Among the entries below, extract exactly the lines that run from the one with "#301c0e; stroke-width: 15" through the one with "middle; dominant-baseline: central;", both ends included.
==== Provided information
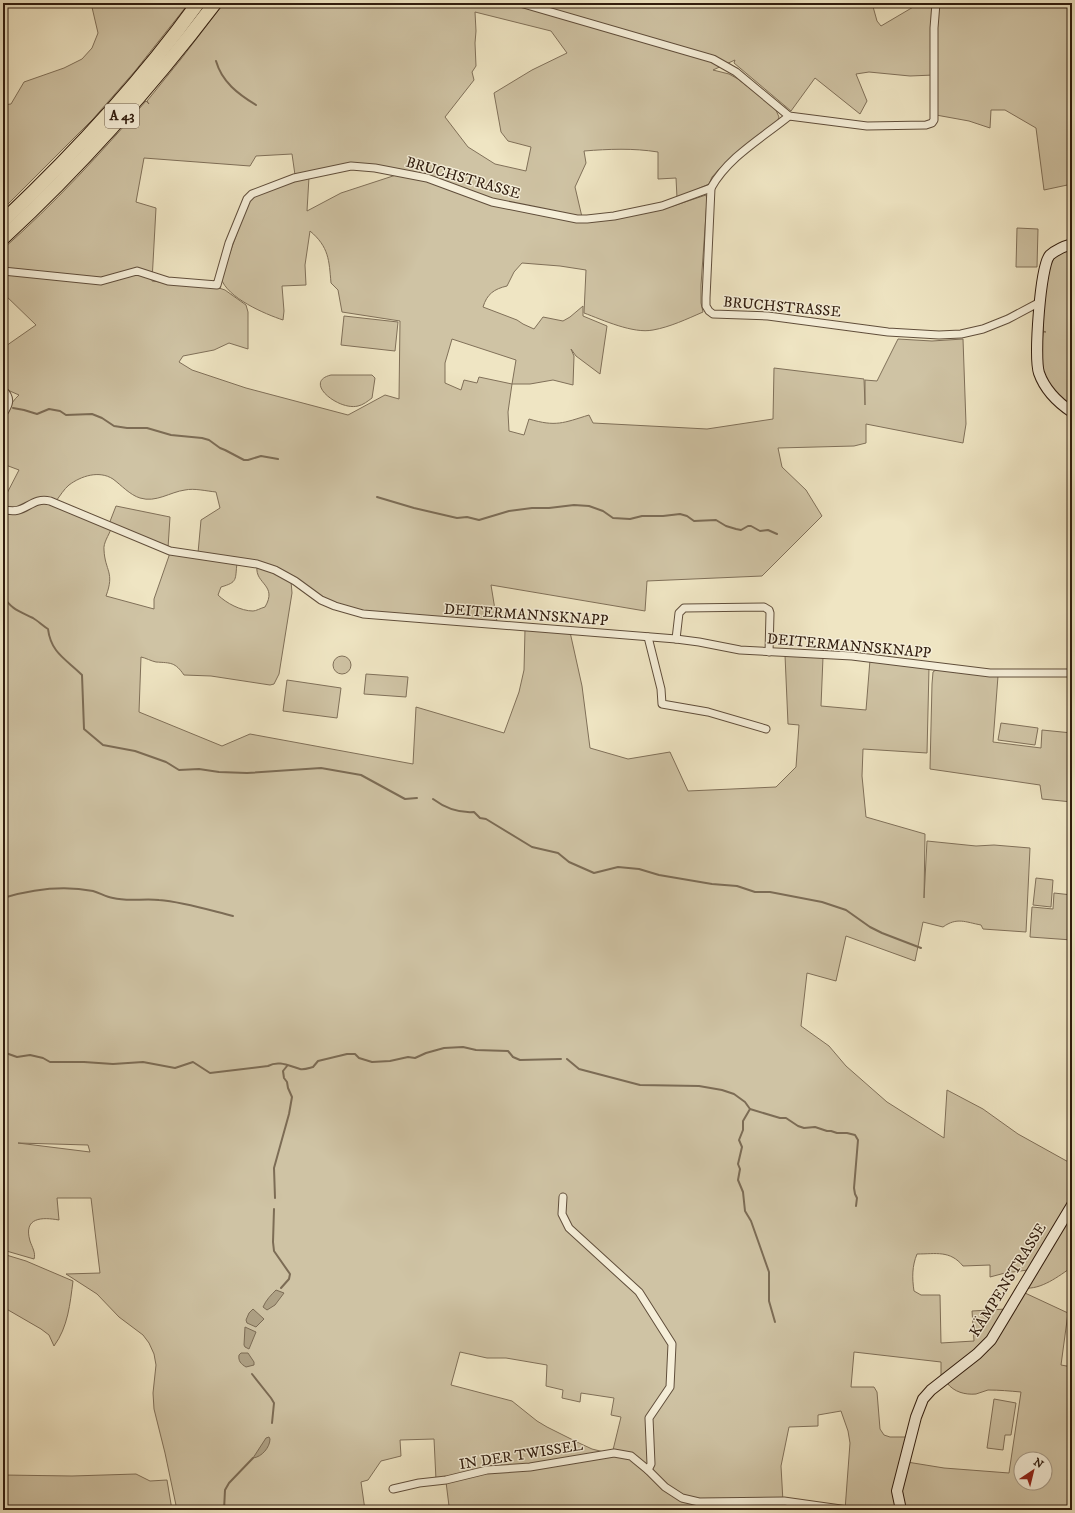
<svg xmlns="http://www.w3.org/2000/svg" width="1075" height="1513" viewBox="0 0 1075 1513" font-family="'IM FELL DW Pica',serif">
	<style>
		.green { fill: #cfc3a4; stroke: #807059; fill-rule: evenodd }
		.water { fill: #aea185; stroke: #7c6c55 }
		.lines { fill: none; stroke-linecap: round; stroke-linejoin: round }
		.stream { stroke: #7c6c55; stroke-width: 2 }
		.street-casing { stroke: #604e3b; stroke-width: 9 }
		.secondary-casing { stroke: #301c0e; stroke-width: 12 }
		.highway-casing { stroke: #301c0e; stroke-width: 15 }
		.street { stroke: #f5eed8; stroke-width: 7 }
		.secondary { stroke: #f5eed8; stroke-width: 10 }
		.highway { stroke: #efe5c3; stroke-width: 13 }
		.labels { text-anchor: middle; dominant-baseline: central; stroke-width: 3; stroke-linejoin: round; paint-order: stroke }
		.shield { fill: #f5eed8; stroke: #6b5b4b; stroke-width: 1 }
		.shield-label { font-size: 14px; font-weight: bold; fill: #301c0e }
		.street-label { font-size: 15px; fill: #301c0e; stroke: #f5eed8 }
	</style>
	<rect width="100%" height="100%" fill="#efe5c3"/>
	<filter id="stains"><feTurbulence type="fractalNoise" baseFrequency=".005" numOctaves="4"/><feColorMatrix values="0 0 0 0 .2 0 0 0 0 .09 0 0 0 0 .02 0 0 0 .5 -.17"/></filter>
	<radialGradient id="worn" r=".72"><stop offset=".6" stop-color="#630" stop-opacity="0"/><stop offset="1" stop-color="#630" stop-opacity=".3"/></radialGradient>
	<!-- green -->
	<g class="green">
		<path d="M 91,3 L 189,3 L 135,71 L 93,119 L 3,209 L 3,105 L 11,104 L 24,82 L 64,68 L 82,59 L 92,48 L 98,33 Z"/>
		<path d="M 224,3 L 872,3 L 877,21 L 881,26 L 920,3 L 934,3 L 934,75 L 910,76 L 869,72 L 856,74 L 867,101 L 860,114 L 815,78 L 791,111 L 734,63 L 735,60 L 713,70 L 729,74 L 738,79 L 775,108 L 779,117 L 777,122 L 722,166 L 712,177 L 709,184 L 677,198 L 676,178 L 658,179 L 658,152 C 633,148 609,149 584,151 L 586,163 L 575,187 L 582,217 L 486,199 L 419,173 L 355,163 L 295,175 L 292,154 L 256,156 L 250,166 L 144,158 L 136,202 L 156,208 L 152,281 L 194,286 L 216,287 L 225,290 L 246,305 L 248,312 L 248,349 L 229,343 L 214,350 L 183,356 L 179,362 L 192,370 L 246,388 L 348,415 L 385,395 L 399,399 L 400,321 L 342,312 L 338,290 L 331,283 C 329,260 329,247 310,231 L 305,265 L 306,285 L 282,286 L 284,311 L 283,320 C 265,314 227,298 221,278 L 248,202 L 256,194 L 309,177 L 307,211 L 341,193 L 396,175 L 424,179 L 492,205 L 578,222 L 673,206 L 706,195 L 707,200 L 701,285 L 701,303 L 703,312 C 687,319 670,327 653,330 C 633,334 603,320 584,313 L 586,270 L 560,266 L 522,263 L 514,272 L 507,286 C 494,289 487,294 483,307 L 517,320 L 523,324 L 534,329 L 543,317 L 563,321 L 570,317 L 583,306 L 583,316 L 607,326 L 600,374 L 576,356 L 571,349 L 574,356 L 573,385 L 553,380 L 530,384 L 512,384 L 508,412 L 509,431 L 524,435 L 529,419 C 556,427 563,423 589,415 L 593,423 L 707,429 L 773,419 L 774,368 L 864,379 L 865,405 L 865,380 L 877,381 L 898,339 L 932,341 L 963,339 L 966,424 L 963,443 L 866,424 L 866,443 L 854,446 L 778,448 L 782,467 L 806,490 L 822,516 L 762,576 L 647,581 L 645,611 L 491,585 L 497,622 L 364,612 L 340,605 L 321,598 L 290,575 L 198,553 L 201,520 L 220,508 L 216,492 C 206,491 194,488 185,490 C 170,492 156,503 140,498 C 130,495 121,485 113,479 C 99,470 81,476 69,485 C 64,489 60,496 56,501 L 46,498 L 15,510 L 3,508 L 3,501 L 19,470 L 3,464 C 3,441 0,412 19,395 L 3,388 L 3,348 L 36,325 L 3,293 L 3,249 C 54,204 101,153 146,101 L 149,104 L 147,101 L 181,59 ZM 475,12 L 551,31 L 567,53 L 532,70 L 494,93 L 501,132 L 508,141 L 531,147 L 526,171 L 495,164 L 468,147 L 445,117 L 474,80 L 472,72 L 476,66 L 475,43 L 476,31 ZM 452,339 L 516,360 L 512,384 L 479,377 L 477,383 L 464,380 L 461,390 L 445,383 L 445,363 Z"/>
		<path d="M 938,3 L 1072,3 L 1072,184 L 1044,190 L 1036,128 L 1005,110 L 991,110 L 990,128 L 969,121 L 936,115 L 935,72 Z"/>
		<path d="M 1017,228 L 1038,229 L 1037,267 L 1016,267 Z"/>
		<path d="M 1072,246 L 1072,409 L 1066,405 L 1044,378 L 1041,357 L 1043,332 L 1046,332 L 1043,331 C 1043,314 1042,271 1054,258 C 1058,253 1067,250 1072,246 Z"/>
		<path d="M 344,316 L 398,322 L 395,351 L 341,345 Z"/>
		<path d="M 331,375 L 372,375 L 375,378 L 372,398 C 368,401 363,405 358,406 C 339,411 302,382 331,375 Z"/>
		<path d="M 46,503 L 111,529 C 109,535 103,543 104,550 C 105,571 115,572 106,596 L 154,609 L 154,599 L 170,553 L 237,563 C 235,580 238,582 221,587 L 218,595 C 226,603 241,611 253,611 C 256,611 261,608 265,607 C 278,585 255,584 257,567 L 281,575 L 291,581 L 292,593 L 279,674 L 274,684 L 270,685 L 211,676 L 184,675 C 175,662 171,663 156,662 C 151,661 146,658 141,657 L 139,712 L 222,746 L 250,734 L 413,764 L 416,707 L 504,733 L 519,692 L 524,670 L 525,629 L 570,632 L 582,686 L 590,748 L 628,759 L 670,752 L 688,791 L 776,787 L 796,767 L 799,725 L 788,724 L 785,655 L 823,657 L 821,706 L 866,710 L 870,660 L 929,668 L 927,753 L 863,749 L 862,776 L 866,817 L 925,834 L 924,898 L 927,841 L 976,846 L 994,845 L 1030,848 L 1026,932 L 983,929 L 981,925 C 965,922 957,917 943,927 L 923,922 L 915,961 L 846,936 L 836,981 L 807,973 L 801,1026 L 829,1046 L 846,1066 L 887,1102 L 944,1138 L 947,1090 L 983,1109 L 1018,1134 L 1072,1164 L 1072,1199 L 1028,1270 L 1005,1273 L 990,1277 L 990,1265 L 963,1266 C 950,1250 936,1254 917,1254 C 912,1266 912,1278 914,1291 L 921,1295 L 940,1295 L 941,1343 L 974,1341 L 972,1311 L 1006,1309 L 981,1347 L 941,1378 L 941,1362 L 854,1352 L 851,1387 L 874,1387 L 877,1392 L 880,1429 L 884,1435 L 890,1437 L 908,1437 L 897,1484 L 903,1483 L 907,1462 L 944,1468 L 1009,1473 L 1021,1392 C 1010,1391 999,1390 988,1390 C 984,1391 980,1393 976,1394 C 965,1395 954,1392 947,1383 L 948,1380 L 971,1363 L 991,1344 L 1021,1295 L 1025,1293 L 1068,1313 L 1061,1365 L 1072,1367 L 1072,1510 L 845,1510 L 850,1443 L 848,1431 L 841,1411 L 818,1415 L 818,1426 L 789,1427 L 781,1466 L 783,1502 L 835,1510 L 406,1510 L 449,1506 L 446,1482 L 488,1472 L 514,1470 L 615,1454 L 623,1456 L 624,1454 L 613,1450 L 621,1417 L 611,1415 L 614,1398 L 581,1393 L 580,1402 L 562,1398 L 563,1390 L 546,1386 L 547,1365 L 506,1358 L 487,1358 L 460,1352 L 451,1385 L 512,1401 L 537,1421 L 547,1427 L 579,1443 L 592,1449 L 608,1453 L 530,1465 L 488,1469 L 446,1479 L 436,1480 L 434,1439 L 400,1440 L 401,1456 L 381,1461 L 368,1480 L 361,1482 L 365,1510 L 177,1510 L 165,1453 L 154,1409 L 153,1393 L 156,1365 L 154,1354 L 149,1343 L 143,1335 L 119,1317 L 97,1294 L 66,1274 L 100,1273 L 91,1198 L 57,1198 L 59,1220 C 42,1217 23,1217 30,1241 C 32,1247 36,1253 34,1259 L 3,1250 L 3,511 L 15,514 L 38,504 ZM 18,1143 L 88,1145 L 90,1152 ZM 1021,1459 L 1045,1459 L 1045,1483 L 1021,1483 Z"/>
		<path d="M 116,506 L 170,517 L 168,548 L 109,524 Z"/>
		<circle cx="342" cy="665" r="9"/>
		<path d="M 937,669 L 998,676 L 993,742 L 1041,748 L 1042,730 L 1072,733 L 1072,802 L 1042,799 L 1040,785 L 930,769 L 932,684 L 933,672 Z"/>
		<path d="M 366,674 L 408,677 L 406,697 L 364,694 Z"/>
		<path d="M 287,680 L 341,688 L 337,718 L 283,711 Z"/>
		<path d="M 1001,723 L 1038,728 L 1035,745 L 998,740 Z"/>
		<path d="M 1036,878 L 1053,880 L 1051,907 L 1033,905 Z"/>
		<path d="M 1054,893 L 1072,895 L 1072,940 L 1030,937 L 1032,907 L 1053,909 Z"/>
		<path d="M 1072,1212 L 1072,1267 C 1059,1276 1041,1290 1024,1288 Z"/>
		<path d="M 3,1254 L 26,1261 L 73,1281 C 70,1304 68,1327 54,1346 L 49,1335 L 41,1329 L 3,1307 Z"/>
		<path d="M 994,1399 L 1016,1403 L 1011,1435 L 1005,1435 L 1003,1450 L 987,1448 Z"/>
		<path d="M 136,1474 L 150,1481 L 167,1480 L 172,1510 L 3,1510 L 3,1475 L 72,1476 Z"/>
	</g>
	<!-- water -->
	<g class="water">
		<path d="M 276,1290 L 284,1293 L 275,1305 L 267,1310 L 263,1307 C 266,1300 271,1295 276,1290 Z"/>
		<path d="M 253,1309 L 264,1319 L 256,1327 L 247,1323 L 246,1320 L 249,1313 Z"/>
		<path d="M 245,1327 L 256,1332 L 249,1349 L 245,1347 L 244,1345 Z"/>
		<path d="M 241,1353 L 248,1353 L 254,1362 L 254,1365 L 246,1367 C 241,1364 238,1361 239,1355 Z"/>
		<path d="M 269,1437 L 270,1439 C 270,1447 262,1457 253,1458 L 266,1438 Z"/>
	</g>
	<g class="lines">
		<!-- stream -->
		<g class="stream">
			<path d="M 216,61 C 222,82 238,94 256,105"/>
			<path d="M 13,408 L 24,410 L 37,414 L 49,409 L 60,411 L 66,415 L 92,414 L 102,418 L 114,426 L 127,428 L 147,428 L 171,435 L 202,438 L 209,440 L 220,448 L 225,450 L 244,460 L 248,460 L 261,456 L 278,459"/>
			<path d="M 377,497 L 414,508 L 457,518 L 467,517 L 479,520 L 509,511 L 532,508 L 549,508 L 574,505 L 589,506 L 603,511 L 613,518 L 630,519 L 642,516 L 663,516 L 680,514 L 687,516 L 694,521 L 716,520 L 726,526 L 736,529 L 741,530 L 748,526 L 751,526 L 760,531 L 768,530 L 777,534"/>
			<path d="M 3,596 C 12,610 19,611 33,618 C 38,621 43,626 48,629 C 51,653 66,659 82,675 L 84,729 L 103,745 L 135,751 L 166,762 L 179,770 L 199,769 L 219,772 L 247,773 L 321,768 L 361,775 L 405,799 L 417,798"/>
			<path d="M 433,799 C 445,808 460,813 474,812 L 480,818 L 486,819 L 532,847 L 558,853 L 569,862 L 594,873 L 618,867 L 639,869 L 659,875 L 712,884 L 737,886 L 755,892 L 770,892 L 822,902 L 846,910 L 870,927 L 882,933 L 921,948"/>
			<path d="M 3,898 C 33,889 62,885 93,891 C 100,893 106,897 113,898 C 129,902 144,898 159,900 C 184,902 209,910 233,916"/>
			<path d="M 3,1052 L 17,1057 L 30,1055 L 43,1058 L 50,1062 L 84,1062 L 113,1064 L 143,1062 L 175,1068 L 193,1062 L 210,1073 L 268,1066 C 279,1060 289,1066 300,1069 C 304,1070 309,1068 313,1067 L 318,1061 L 347,1054 L 355,1054 L 359,1058 L 372,1062 L 390,1061 L 408,1057 L 415,1058 L 426,1053 L 444,1048 L 463,1047 L 476,1050 L 508,1051 L 513,1057 L 520,1060 L 561,1059"/>
			<path d="M 567,1059 L 579,1069 L 640,1085 L 699,1086 L 722,1090 L 734,1094 L 745,1102 L 750,1109 L 780,1118 L 786,1118 L 798,1126 L 804,1128 L 815,1127 L 827,1131 L 831,1131 L 837,1133 L 847,1133 L 855,1135 L 858,1140 L 854,1188 L 855,1194 L 857,1198 L 856,1206"/>
			<path d="M 750,1109 L 743,1121 L 743,1130 L 739,1140 L 742,1147 L 738,1164 L 740,1169 L 738,1180 L 743,1192 L 745,1211 L 751,1221 L 769,1272 L 769,1301 L 775,1322"/>
			<path d="M 275,1198 L 274,1168 L 289,1114 L 292,1097 L 288,1088 L 287,1082 L 284,1078 L 283,1071 L 287,1066"/>
			<path d="M 274,1209 L 273,1242 L 274,1251 L 290,1274 L 289,1279 L 281,1288"/>
			<path d="M 252,1374 L 271,1398 L 274,1403 L 272,1423"/>
			<path d="M 224,1510 L 225,1490 L 229,1483 L 253,1458"/>
		</g>
		<defs>
			<g id="street">
				<path d="M 520,3 L 713,59 L 736,72 L 789,116 L 867,126 L 926,125 L 932,123 L 934,120 L 934,28 L 936,3"/>
				<path d="M 789,116 C 762,138 728,157 711,188 L 706,298 L 706,306 L 709,311 L 713,314 L 768,316 L 888,332 L 939,335 L 961,334 L 983,329 L 1008,319 L 1040,302"/>
				<path d="M 3,271 L 101,281 L 137,271 L 168,281 L 217,285 L 229,243 L 247,199 L 252,194 L 294,178 L 351,166 L 375,168 L 427,178 L 492,202 L 577,219 L 587,219 L 614,216 L 662,206 L 711,188"/>
				<path d="M 3,390 C 12,398 9,405 3,414"/>
				<path d="M 3,509 C 25,517 30,496 50,501 L 170,551 L 257,564 L 275,570 L 295,581 L 321,600 L 335,606 L 363,614 L 676,639 L 699,642 L 740,650 L 852,656 L 990,673 L 1072,673"/>
				<path d="M 648,637 L 661,689 L 662,704 L 708,712 L 766,729"/>
				<path d="M 676,639 L 679,613 L 684,608 L 764,607 L 769,610 L 770,613 L 769,652"/>
				<path d="M 563,1197 L 562,1214 L 569,1228 L 639,1292 L 672,1344 L 670,1387 L 649,1418 L 651,1464 L 648,1470"/>
				<path d="M 393,1489 L 419,1483 L 446,1480 L 487,1470 L 530,1467 L 614,1453 L 631,1456 L 648,1470 L 665,1487 L 682,1498 L 699,1502 L 784,1501 L 848,1510"/>
			</g>
			<g id="secondary">
				<path d="M 1072,244 C 1065,246 1056,250 1050,255 C 1040,265 1034,358 1039,373 C 1045,390 1057,402 1072,412"/>
				<path d="M 901,1510 L 897,1491 L 916,1417 L 923,1399 L 931,1390 L 977,1354 L 991,1340 L 1072,1205"/>
			</g>
			<g id="highway">
				<path d="M 3,221 C 74,154 141,82 198,3"/>
				<path d="M 3,238 C 81,166 151,87 215,3"/>
			</g>
		</defs>
		<!-- street casing -->
		<use href="#street" class="street-casing"/>
		<!-- secondary casing -->
		<use href="#secondary" class="secondary-casing"/>
		<!-- highway casing -->
		<use href="#highway" class="highway-casing"/>
		<!-- street -->
		<use href="#street" class="street"/>
		<!-- secondary -->
		<use href="#secondary" class="secondary"/>
		<!-- highway -->
		<use href="#highway" class="highway"/>
	</g>
	<g class="labels">
		<!-- shield labels -->
		<rect class="shield" x="105" y="104" width="34" height="24" rx="3"/>
		<g class="shield-label">
			<text x="122" y="116">A 43</text>
		</g>
		<!-- street labels -->
		<g class="street-label">
			<text transform="translate(463 178) rotate(16)">BRUCHSTRASSE</text>
			<text transform="translate(782 307) rotate(5)">BRUCHSTRASSE</text>
			<text transform="translate(526 615) rotate(4)">DEITERMANNSKNAPP</text>
			<text transform="translate(849 646) rotate(5)">DEITERMANNSKNAPP</text>
			<text transform="translate(1008 1280) rotate(-58)">KÄMPENSTRASSE</text>
			<text transform="translate(521 1455) rotate(-9)">IN DER TWISSEL</text>
		</g>
	</g>
	<!-- margin -->
	<rect width="1075" height="1513" fill="none" stroke="#efe5c3" stroke-width="16"/>
	<rect x="4" y="4" width="1067" height="1505" fill="none" stroke="#301c0e" stroke-width="2"/>
	<rect x="8" y="8" width="1059" height="1497" fill="none" stroke="#301c0e"/>
	<!-- north arrow -->
	<g transform="translate(1033 1471) rotate(35)"><circle r="19" fill="#f5eed8" stroke="#a69a87"/>
	<path d="M0-3L7 15L0 10L-7 15Z" fill="#8f2418"/>
	<text y="-6" font-size="11" font-weight="bold" text-anchor="middle" fill="#301c0e">N</text>
	</g>
	<rect width="100%" height="100%" filter="url(#stains)"/>
	<rect width="100%" height="100%" fill="url(#worn)"/>
</svg>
========
» **Exercise output**
		.highway-casing { stroke: #301c0e; stroke-width: 15 }
		.street { stroke: #f5eed8; stroke-width: 7 }
		.secondary { stroke: #f5eed8; stroke-width: 10 }
		.highway { stroke: #efe5c3; stroke-width: 13 }
		.labels { text-anchor: middle; dominant-baseline: central; stroke-width: 3; stroke-linejoin: round; paint-order: stroke }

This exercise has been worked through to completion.